Monday, March 3, 2014

Chapter 7 D.S. summary

Leading into the 1950's the discovery and naming of new elements was so frequent that even the New Yorker was making quips about it. Two scientists, Seaborg and Ghiorso, were, for many years, ahead of the rest of the world in discovery and creating new elements at UC Berkeley, and had the honor of naming them with nationalistic names like americium and californium. This mad dash across the globe of scientists wanting to be the discoverers and namers of elements led to much debate across the scientific community - someone would claim to have found an element, someone else reviewed it and found it faulty, the name is retracted, it it discovered years later that it may have actually been a different and still-undiscovered element, etc. In this same race Russian scientists, Flyorov, gained a name for himself in Stalin's eyes after predicting the US' plans for developing a nuclear bomb and with his team bagged 105 and 105. The team at Berkeley hotly contested all of these and desperately tried to regain their lead.

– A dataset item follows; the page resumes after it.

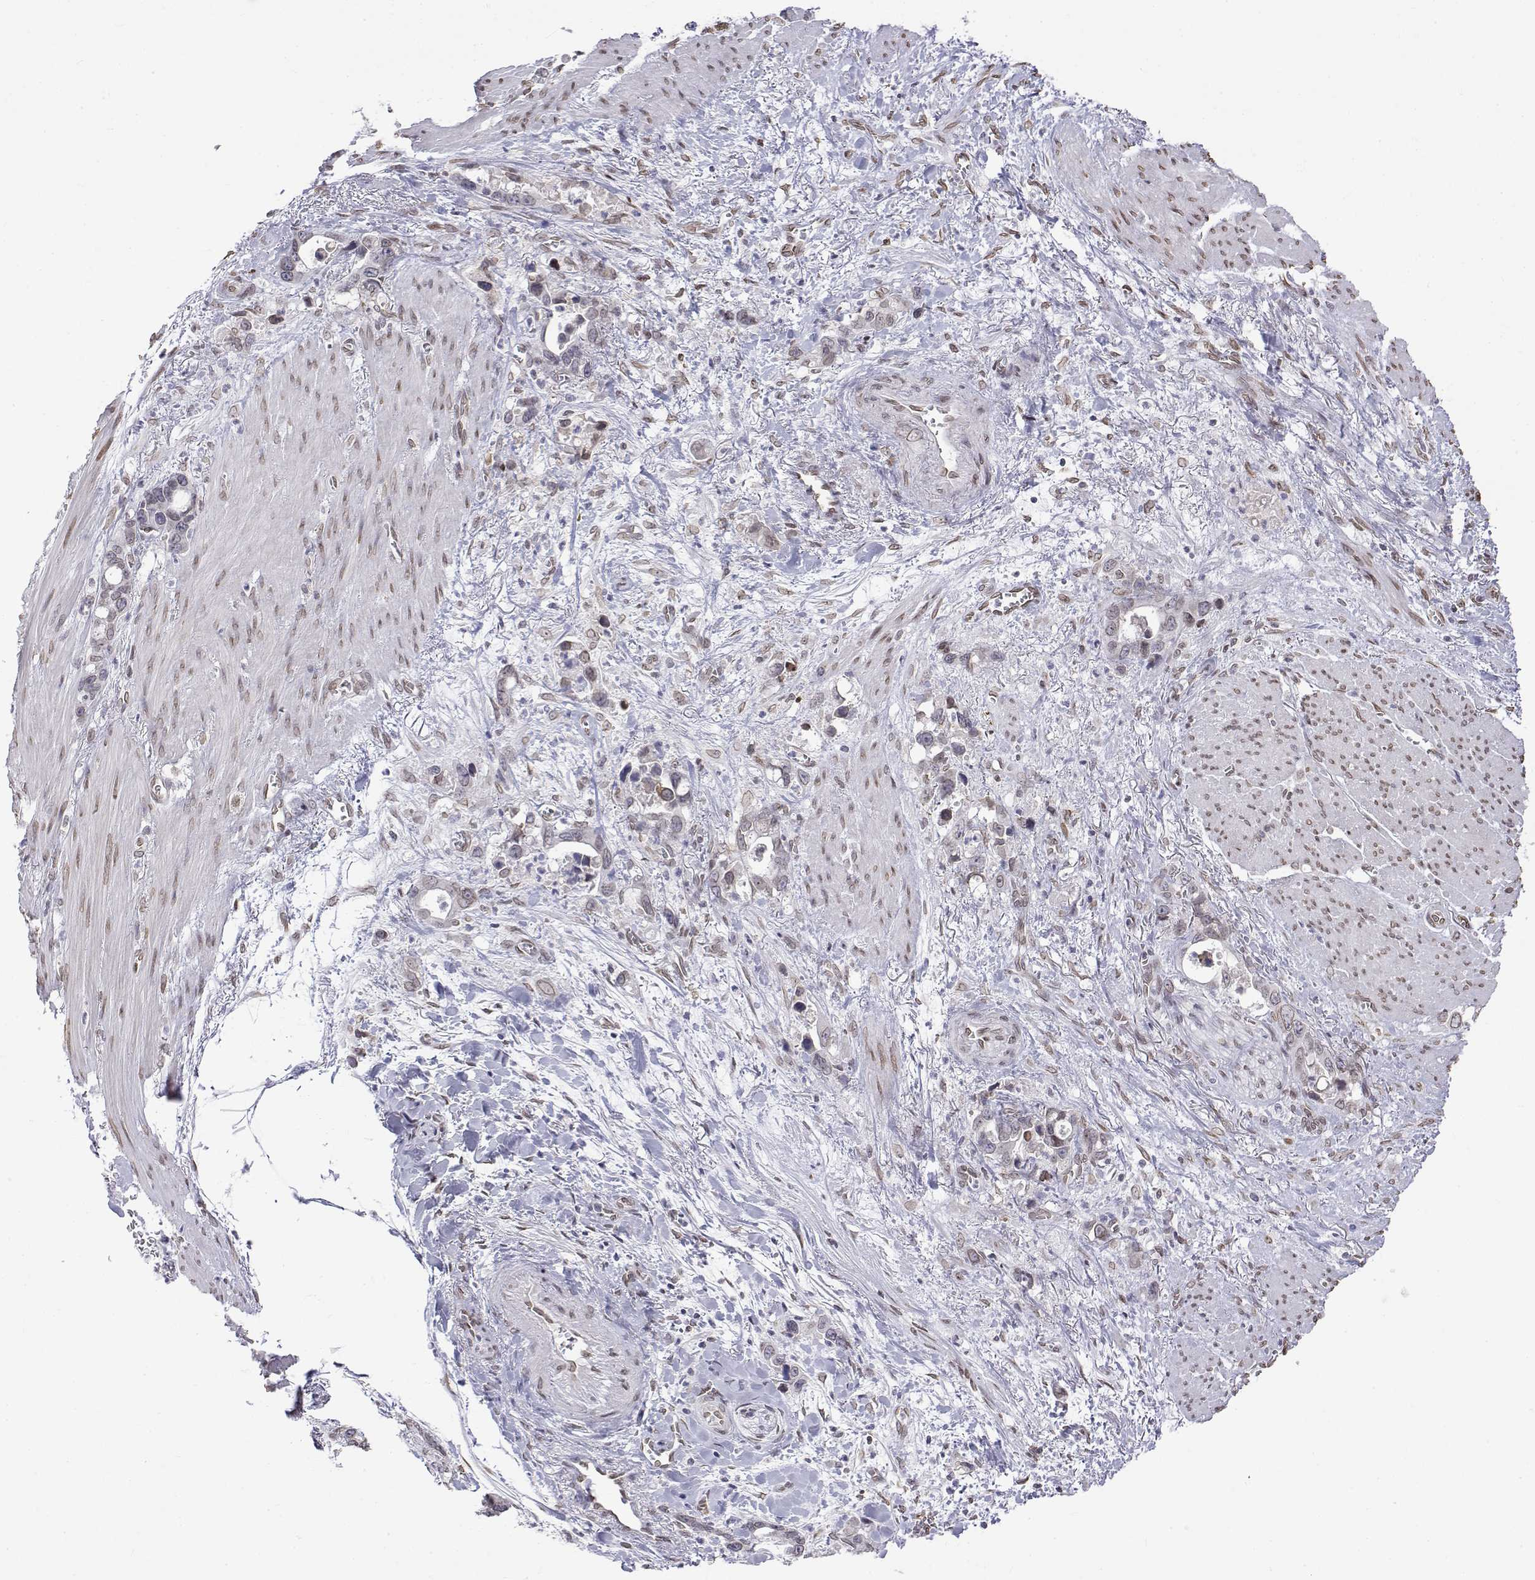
{"staining": {"intensity": "weak", "quantity": "<25%", "location": "nuclear"}, "tissue": "stomach cancer", "cell_type": "Tumor cells", "image_type": "cancer", "snomed": [{"axis": "morphology", "description": "Normal tissue, NOS"}, {"axis": "morphology", "description": "Adenocarcinoma, NOS"}, {"axis": "topography", "description": "Esophagus"}, {"axis": "topography", "description": "Stomach, upper"}], "caption": "Protein analysis of stomach cancer (adenocarcinoma) reveals no significant positivity in tumor cells.", "gene": "ZNF532", "patient": {"sex": "male", "age": 74}}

After both teams produced 106 just months apart the issue over naming came to a T - both teams were naming the elements they were discovering (the same elements) their own names and it grew to the point where IUPAC had to step in although Berkeley ended up getting most of the names it wanted through stubbornness. This contest went back and forth, with much hasty and faulty evidence, as the Soviet Union and the U.S. tried to out-chemistry each other.